In the face of such bleak prospects, Gail said that men have a special responsibility to “awaken, educate, and challenge” society, beginning with their own families and extending into the workplace and civic life. Not only priests, but also husbands, fathers, and all men have a special vocation as leaders who “facilitate man's greatest adventure,” the journey of Christian discipleship.
Authentic male leadership, Gail indicated, is not domineering, but able to focus on what is best in the lives of others. Men who find their true identity and vocation in Christ, he said, must show others how to “find themselves in him.” Through this way of spiritual fatherhood, he said, “the light of Christ in families” becomes manifest, and the Church can experience renewal for what Gail speculated was its “final conflict” with hostile forces.
CNA asked the author, a former Fortune 500 CEO, to comment on the continuing crisis of finance and debt in America and many European countries, to which he had alluded near the beginning of his talk.
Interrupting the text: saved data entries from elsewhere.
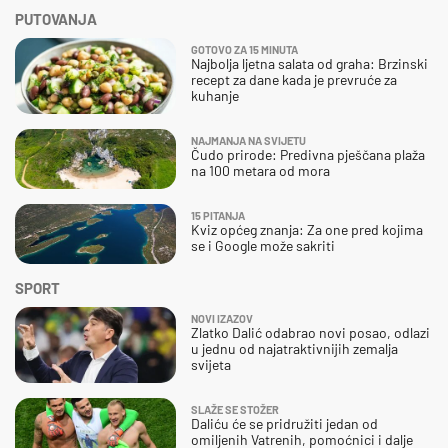
PUTOVANJA
GOTOVO ZA 15 MINUTA
Najbolja ljetna salata od graha: Brzinski
recept za dane kada je prevruće za
kuhanje
NAJMANJA NA SVIJETU
Čudo prirode: Predivna pješčana plaža
na 100 metara od mora
15 PITANJA
Kviz općeg znanja: Za one pred kojima
se i Google može sakriti
SPORT
NOVI IZAZOV
Zlatko Dalić odabrao novi posao, odlazi
u jednu od najatraktivnijih zemalja
svijeta
SLAŽE SE STOŽER
Daliću će se pridružiti jedan od
omiljenih Vatrenih, pomoćnici i dalje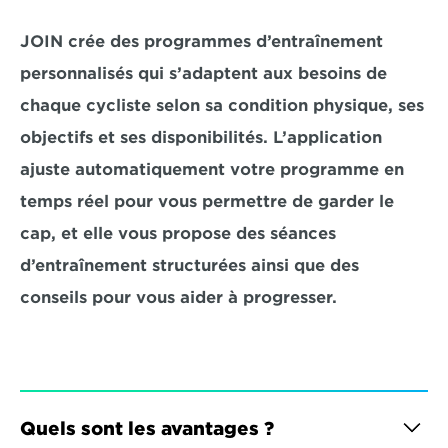
JOIN crée des programmes d’entraînement 
personnalisés qui s’adaptent aux besoins de 
chaque cycliste selon sa condition physique, ses 
objectifs et ses disponibilités. L’application 
ajuste automatiquement votre programme en 
temps réel pour vous permettre de garder le 
cap, et elle vous propose des séances 
d’entraînement structurées ainsi que des 
conseils pour vous aider à progresser.
Quels sont les avantages ?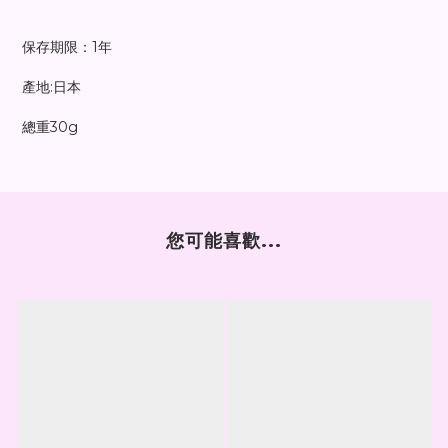
保存期限：1年
產地:日本
總重30g
您可能喜歡...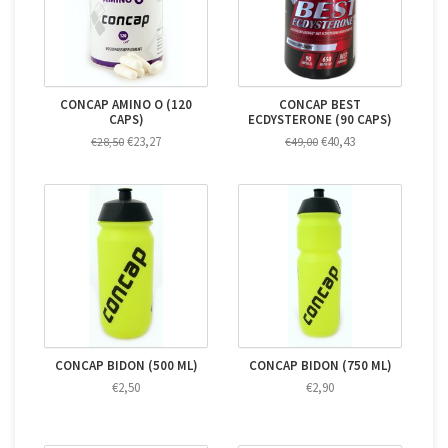
CONCAP AMINO O (120
CONCAP BEST
CAPS)
ECDYSTERONE (90 CAPS)
€23,27
€40,43
€28,50
€49,00
CONCAP BIDON (500 ML)
CONCAP BIDON (750 ML)
€2,50
€2,90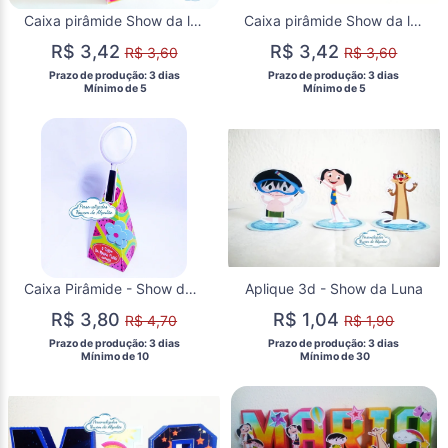
Caixa pirâmide Show da luna - lupa
Caixa pirâmide Show da luna - Lua
R$ 3,42
R$ 3,42
R$ 3,60
R$ 3,60
 Prazo de produção: 3 dias 
 Prazo de produção: 3 dias 
  Mínimo de 5 
  Mínimo de 5 
Caixa Pirâmide - Show da Luna
Aplique 3d - Show da Luna
R$ 3,80
R$ 1,04
R$ 4,70
R$ 1,90
 Prazo de produção: 3 dias 
 Prazo de produção: 3 dias 
  Mínimo de 10 
  Mínimo de 30 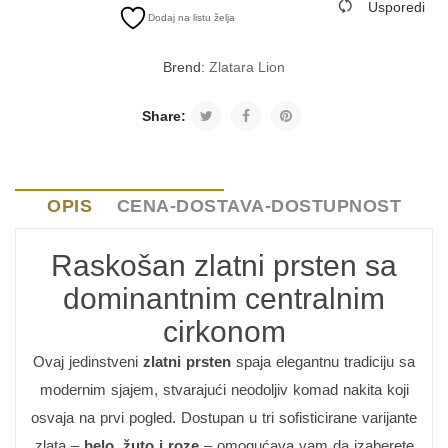
Usporedi
Dodaj na listu želja
Brend:
Zlatara Lion
Share:
OPIS
CENA-DOSTAVA-DOSTUPNOST
Raskošan zlatni prsten sa
dominantnim centralnim
cirkonom
Ovaj jedinstveni
zlatni prsten
spaja elegantnu tradiciju sa
modernim sjajem, stvarajući neodoljiv komad nakita koji
osvaja na prvi pogled. Dostupan u tri sofisticirane varijante
zlata –
belo, žuto i roze
– omogućava vam da izaberete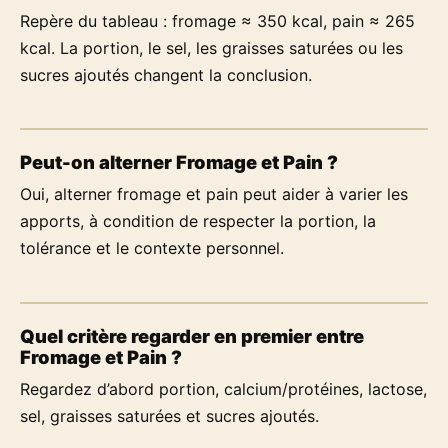
Repère du tableau : fromage ≈ 350 kcal, pain ≈ 265
kcal. La portion, le sel, les graisses saturées ou les
sucres ajoutés changent la conclusion.
Peut-on alterner Fromage et Pain ?
Oui, alterner fromage et pain peut aider à varier les
apports, à condition de respecter la portion, la
tolérance et le contexte personnel.
Quel critère regarder en premier entre
Fromage et Pain ?
Regardez d’abord portion, calcium/protéines, lactose,
sel, graisses saturées et sucres ajoutés.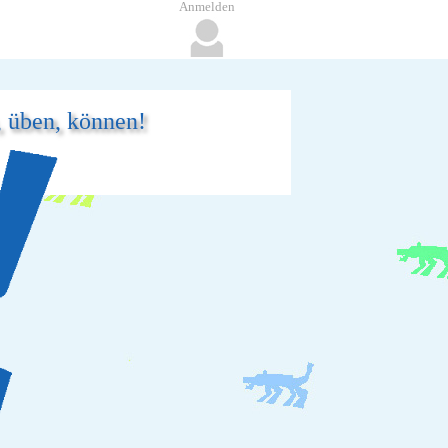
Anmelden
, üben, können!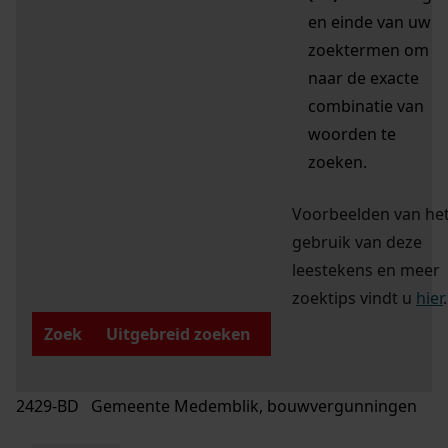
en einde van uw
zoektermen om
naar de exacte
combinatie van
woorden te
zoeken.
Voorbeelden van he
gebruik van deze
leestekens en meer
zoektips vindt u
hier
.
Zoek
Uitgebreid zoeken
2429-BD Gemeente Medemblik, bouwvergunningen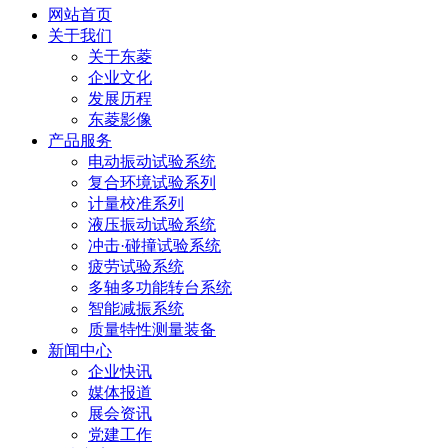
网站首页
关于我们
关于东菱
企业文化
发展历程
东菱影像
产品服务
电动振动试验系统
复合环境试验系列
计量校准系列
液压振动试验系统
冲击·碰撞试验系统
疲劳试验系统
多轴多功能转台系统
智能减振系统
质量特性测量装备
新闻中心
企业快讯
媒体报道
展会资讯
党建工作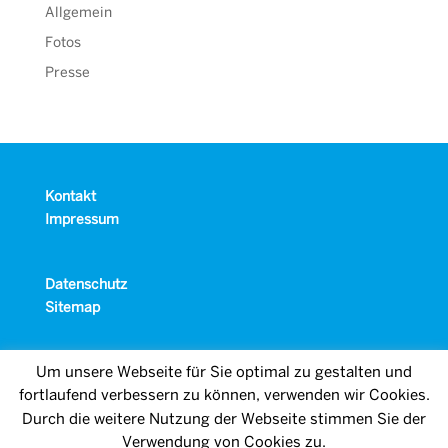
Allgemein
Fotos
Presse
Kontakt
Impressum
Datenschutz
Sitemap
Um unsere Webseite für Sie optimal zu gestalten und
fortlaufend verbessern zu können, verwenden wir Cookies.
Durch die weitere Nutzung der Webseite stimmen Sie der
Verwendung von Cookies zu.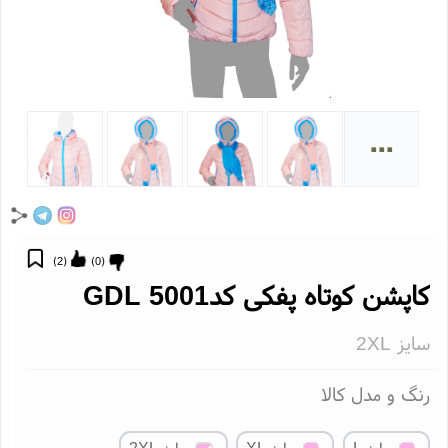
...
)
2
(
)
0
(
اپشن کوتاه پفکی کد5001 GDL
ایز 2XL
نگ و مدل کالا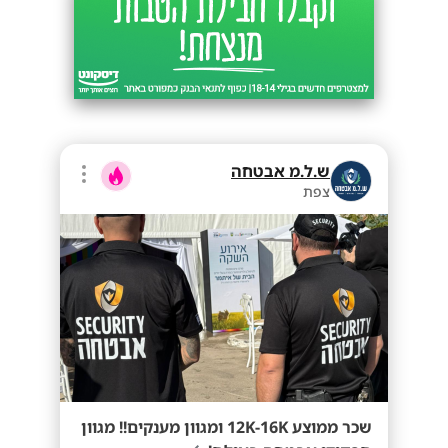
ש.ל.מ אבטחה
צפת
שכר ממוצע 12K-16K ומגוון מענקים!! מגוון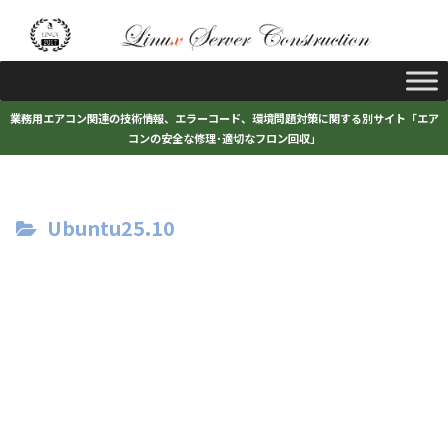
業務用エアコン関連の技術情報、エラーコード、環境問題対策に関する別サイト「エア
コンの安全な修理･適切なフロン回収」
Ubuntu25.10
Gail said that the same widespread lack of love and respect that had damaged marriage and the family in those countries was now being felt in the economic sector, with employers “offshoring work and … not providing a fair and just wage.”
Asked about the positive aspects of technology that accompany the potential abuses he described, Gail was more upbeat. He observed that “new methods” of evangelism are developing alongside a “new ardor” among young people to spread the Church's message around the world.
In spite of the many dangers, Gail remarked, “it's a great time to be alive.”
Gail’s second novel, “Motherless,” will be released November 15.